Police cannot use random roadblocks to search out drug law violators, the Supreme Court ruled on Monday. The ruling, on a case in which Indianapolis police put up checkpoints for precisely that purpose in inner city neighborhoods, came on a 6-3 vote, with Chief Justice William Rehnquist and conservative Justices Antonin Scalia and Clarence Thomas dissenting.
The majority opinion, written by Justice O'Connor, found that the city's use of drug-sniffing dogs to check all vehicles was an unreasonable and therefore unconstitutional search barred by the Fourth Amendment.
The ruling maintained a distinction between random stops or searches designed to catch criminals, such as the present case, and those whose primary reason is to benefit the public good or public safety, such as sobriety checkpoints and border checks.
O'Connor wrote that the constitutional protections requiring police to have reasonable suspicion before stopping and searching a car would not allow that reasoning to be applied to cases in which law enforcement ends are paramount.
"If this case were to rest on such a high level of generality, there would be little check on the authorities' ability to construct roadblocks for almost any conceivable law enforcement purpose," she wrote.
"We have never approved a checkpoint program whose primary purpose was to detect evidence of ordinary criminal wrongdoing," O'Connor wrote. "Rather, our checkpoint cases have recognized only limited exceptions to the general rule that a seizure must be accompanied by some measure of individualized suspicion."
And, O'Connor continued, if the Court allowed such random searches, "the Fourth Amendment would do little to prevent such intrusions from becoming a routine part of American life."
In his dissent, joined by Scalia and Thomas, Chief Justice Rehnquist wrote that the test for random stops was "whether they serve a significant state interest with minimal intrusion on motorists." Rehnquist, who earlier also supported the sobriety checks and border checkpoints, found that random stops and searches by drug-sniffing dogs "are executed in a regularized and neutral manner.
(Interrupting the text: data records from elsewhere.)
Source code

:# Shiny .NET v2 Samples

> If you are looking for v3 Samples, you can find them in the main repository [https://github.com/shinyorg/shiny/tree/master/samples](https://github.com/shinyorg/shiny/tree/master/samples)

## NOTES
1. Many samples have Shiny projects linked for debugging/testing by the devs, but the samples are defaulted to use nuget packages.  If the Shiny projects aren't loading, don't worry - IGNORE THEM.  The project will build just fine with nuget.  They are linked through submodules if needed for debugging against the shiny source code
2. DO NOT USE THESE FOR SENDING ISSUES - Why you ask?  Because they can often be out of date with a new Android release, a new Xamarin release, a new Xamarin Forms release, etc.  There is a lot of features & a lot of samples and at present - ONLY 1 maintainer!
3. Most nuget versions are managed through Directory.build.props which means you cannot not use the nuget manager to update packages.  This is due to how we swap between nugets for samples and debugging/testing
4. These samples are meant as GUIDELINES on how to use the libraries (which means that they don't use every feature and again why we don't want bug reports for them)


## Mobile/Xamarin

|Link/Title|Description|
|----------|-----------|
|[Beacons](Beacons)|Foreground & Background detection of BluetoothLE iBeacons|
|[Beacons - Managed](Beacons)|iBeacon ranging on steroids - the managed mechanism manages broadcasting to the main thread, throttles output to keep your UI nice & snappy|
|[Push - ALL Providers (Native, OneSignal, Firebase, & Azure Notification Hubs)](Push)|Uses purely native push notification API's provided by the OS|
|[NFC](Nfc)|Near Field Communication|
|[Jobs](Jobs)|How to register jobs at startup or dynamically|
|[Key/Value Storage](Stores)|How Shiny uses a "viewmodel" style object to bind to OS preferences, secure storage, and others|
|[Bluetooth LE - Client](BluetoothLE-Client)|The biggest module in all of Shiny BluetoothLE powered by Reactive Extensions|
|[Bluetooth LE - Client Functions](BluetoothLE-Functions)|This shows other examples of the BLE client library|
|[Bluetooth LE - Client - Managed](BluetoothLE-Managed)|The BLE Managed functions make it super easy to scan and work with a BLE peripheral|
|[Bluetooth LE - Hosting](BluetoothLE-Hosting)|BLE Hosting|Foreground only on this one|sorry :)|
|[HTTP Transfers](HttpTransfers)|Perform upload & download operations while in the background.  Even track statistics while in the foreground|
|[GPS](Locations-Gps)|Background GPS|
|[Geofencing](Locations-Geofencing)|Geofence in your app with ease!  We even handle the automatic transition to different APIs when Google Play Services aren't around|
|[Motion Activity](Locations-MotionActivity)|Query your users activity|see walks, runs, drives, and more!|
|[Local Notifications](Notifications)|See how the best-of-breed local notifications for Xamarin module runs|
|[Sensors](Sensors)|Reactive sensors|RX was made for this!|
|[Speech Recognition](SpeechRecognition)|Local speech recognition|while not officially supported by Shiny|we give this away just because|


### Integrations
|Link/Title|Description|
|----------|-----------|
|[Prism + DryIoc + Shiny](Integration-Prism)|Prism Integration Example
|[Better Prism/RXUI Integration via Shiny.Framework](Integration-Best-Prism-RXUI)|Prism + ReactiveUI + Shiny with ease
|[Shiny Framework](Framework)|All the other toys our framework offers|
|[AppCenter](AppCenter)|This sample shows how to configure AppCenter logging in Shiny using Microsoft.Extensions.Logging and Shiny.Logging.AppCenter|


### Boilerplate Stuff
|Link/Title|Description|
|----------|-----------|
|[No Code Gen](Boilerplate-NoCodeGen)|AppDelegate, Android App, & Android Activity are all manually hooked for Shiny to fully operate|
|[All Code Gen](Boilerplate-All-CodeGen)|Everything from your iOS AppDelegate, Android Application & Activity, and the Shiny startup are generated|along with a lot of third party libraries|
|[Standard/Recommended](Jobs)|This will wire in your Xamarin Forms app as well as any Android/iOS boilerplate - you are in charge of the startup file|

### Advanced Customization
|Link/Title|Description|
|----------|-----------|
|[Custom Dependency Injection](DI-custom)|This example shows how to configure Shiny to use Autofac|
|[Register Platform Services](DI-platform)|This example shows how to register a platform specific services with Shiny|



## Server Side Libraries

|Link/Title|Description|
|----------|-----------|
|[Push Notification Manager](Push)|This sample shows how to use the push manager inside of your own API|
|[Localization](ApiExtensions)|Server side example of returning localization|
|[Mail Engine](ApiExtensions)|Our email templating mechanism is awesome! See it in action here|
And they only minimally intrude upon the privacy of motorists. They should therefore be constitutional."
And Clarence Thomas gave new evidence that his legal mind is a strange universe, indeed, when he signed onto Rehnquist's dissent, but also questioned the legality of any "indiscriminate stops of individuals not suspected of wrongdoing," which was not directly at issue in the case.
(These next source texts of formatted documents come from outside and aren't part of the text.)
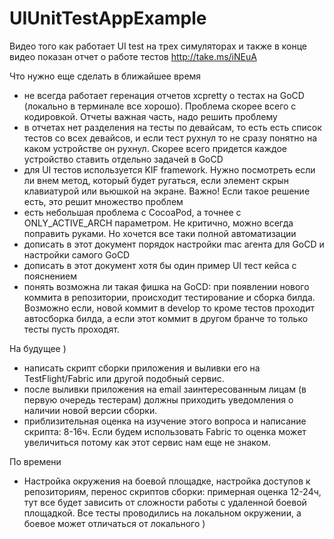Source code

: UIUnitTestAppExample
====================

Видео того как работает UI test на трех симуляторах и также в конце видео показан отчет о работе тестов
http://take.ms/iNEuA

Что нужно еще сделать в ближайшее время
- не всегда работает геренация отчетов xcpretty о тестах на GoCD (локально в терминале все хорошо). Проблема скорее всего с кодировкой. Отчеты важная часть, надо решить проблему
- в отчетах нет разделения на тесты по девайсам, то есть есть список тестов со всех девайсов, и если тест рухнул то не сразу понятно на каком устройстве он рухнул. Скорее всего придется каждое устройство ставить отдельно задачей в GoCD
- для UI тестов используется KIF framework. Нужно посмотреть если ли внем метод, который будет ругаться, если элемент скрын клавиатурой или вьюшкой на экране. Важно! Если такое решение есть, это решит множество проблем
- есть небольшая проблема с CocoaPod, а точнее с ONLY_ACTIVE_ARCH параметром. Не критично, можно всегда поправить руками. Но хочется все таки полной автоматизации
- дописать в этот документ порядок настройки mac агента для GoCD и настройки самого GoCD
- дописать в этот документ хотя бы один пример UI тест кейса с пояснением
- понять возможна ли такая фишка на GoCD: при появлении нового коммита в репозитории, происходит тестирование и сборка билда. Возможно если, новой коммит в develop то кроме тестов проходит автосборка билда, а если этот коммит в другом бранче то только тесты пусть проходят.

На будущее )
- написать скрипт сборки приложения и выливки его на TestFlight/Fabric или другой подобный сервис.
- после выливки приложения на email заинтересованным лицам (в первую очередь тестерам) должны приходить уведомления о наличии новой версии сборки.
- приблизительная оценка на изучение этого вопроса и написание скрипта: 8-16ч. Если будем использовать Fabric то оценка может увеличиться потому как этот сервис нам еще не знаком.


По времени
- Настройка окружения на боевой площадке, настройка доступов к репозиториям, перенос скриптов сборки: примерная оценка 12-24ч, тут все будет зависить от сложности работы с удаленной боевой площадкой. Все тесты проводились на локальном окружении, а боевое может отличаться от локального )
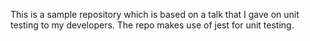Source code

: This is a sample repository which is based on a talk that I gave on unit testing to my developers. The repo makes use of jest for unit testing.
Although the Rehnquist court has long been considered pro-police, this ruling, along with a handful of others suggests a trend on the Supreme Court toward reining in some of the excesses of law enforcement.
Earlier this year the court ruled unanimously that police may not stop and search someone based solely on an anonymous tip that the person is carrying a weapon. Also this year, the court ruled that Border Patrol agents could not search passengers' bags as part of a routine immigration search.
Brooklyn Law School professor Susan Herman told the Washington Post the decisions suggest that "the court wants to hold the line and to recognize that there are rules."